Glass Half Full: JT Mulvihill’s positive impact on and off the field

VIDEO – On the sidelines of Arizona College Prep’s football field is where you’ll find JT Mulvihill.

The gridiron has been his second home for as long as he can remember.

Just a high school junior himself, he’s taken on a coaching role on the Freshman Football Team staff.

“I love football,” Mulvihill said. “I love coaching it. I help out with a little bit of everything. Help coach linebackers. Help coach defense. Help coach offense. Anything that they need me to do, I fill in.”

“He’s found a place and he’s found something that fits him,” Taragh Mulvihill, JT’s mom, said.

What his infectious energy and smile won’t tell you are the challenges he’s faced on the road to that place.

“I had some catastrophic eye injuries and my retina detached and left me blind in my left eye but I’m not able to play anymore,” JT said.
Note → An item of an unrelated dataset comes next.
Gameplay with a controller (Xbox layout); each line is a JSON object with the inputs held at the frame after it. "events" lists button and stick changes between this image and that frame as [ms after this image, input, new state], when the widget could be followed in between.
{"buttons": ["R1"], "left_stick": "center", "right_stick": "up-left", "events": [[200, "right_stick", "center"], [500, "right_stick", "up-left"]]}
“We were never really sure what would happen after JT had the retinal detachment and then the eight surgeries to attempt to build back up his eye,” Taragh said.

He isn’t cleared to play because his genetic disorder still puts him at risk to lose sight in his right eye, but he had to stay close to the game somehow.

“The first time I was out on the field when they were asking me questions like, ‘Hey, how do I do this?,’ and I was able to explain it, I was like, ‘Oh my goodness – this is it!,’” JT said.

Knights Football head coach Myron Blueford noticed JT’s mentality shift when he put on the coaches shirt.

“Even when he was doing drills with us, I know it was in the back of his mind – the things that could possibly happen,” Blueford said. “This is a role where he doesn’t have to worry about that.”

‘Coach JT,’ as they call him, reignited his passion on the field and his confidence off of it.

“You could see the maturity and responsibility knowing that he had freshmen that were looking up to him as one of those leaders,” Blueford said.

After receiving more difficult news, football is not only his love, but an escape.

“We haven’t had the easiest time,” Taragh said. “Between JT’s eyes and this past year, my husband’s had a cancer diagnosis and our kids have really… they’re powerful little beings. My kids, they look at some of these things and they look at us and they look at the support that we give each other and they say, ‘We’re gonna be okay. We’re gonna make it through.’”

JT hasn’t just been making it through, he’s been breaking through.

This time, by spending two years designing a helmet liner to soften hits to the head – a project that finished 2nd in a national competition. 

“Because it ended so early for me…that pain…I never want anybody to ever go through that again,” JT said. “If there’s someone like me or someone who was like me, that aspires to play football, maybe they get a shot that I didn’t and I think that would be awesome for them.”

JT has helped lead ACP Freshman Football to a dominant season and JT’s father, John, has just completed clinical trials as the family remains optimistic about the future.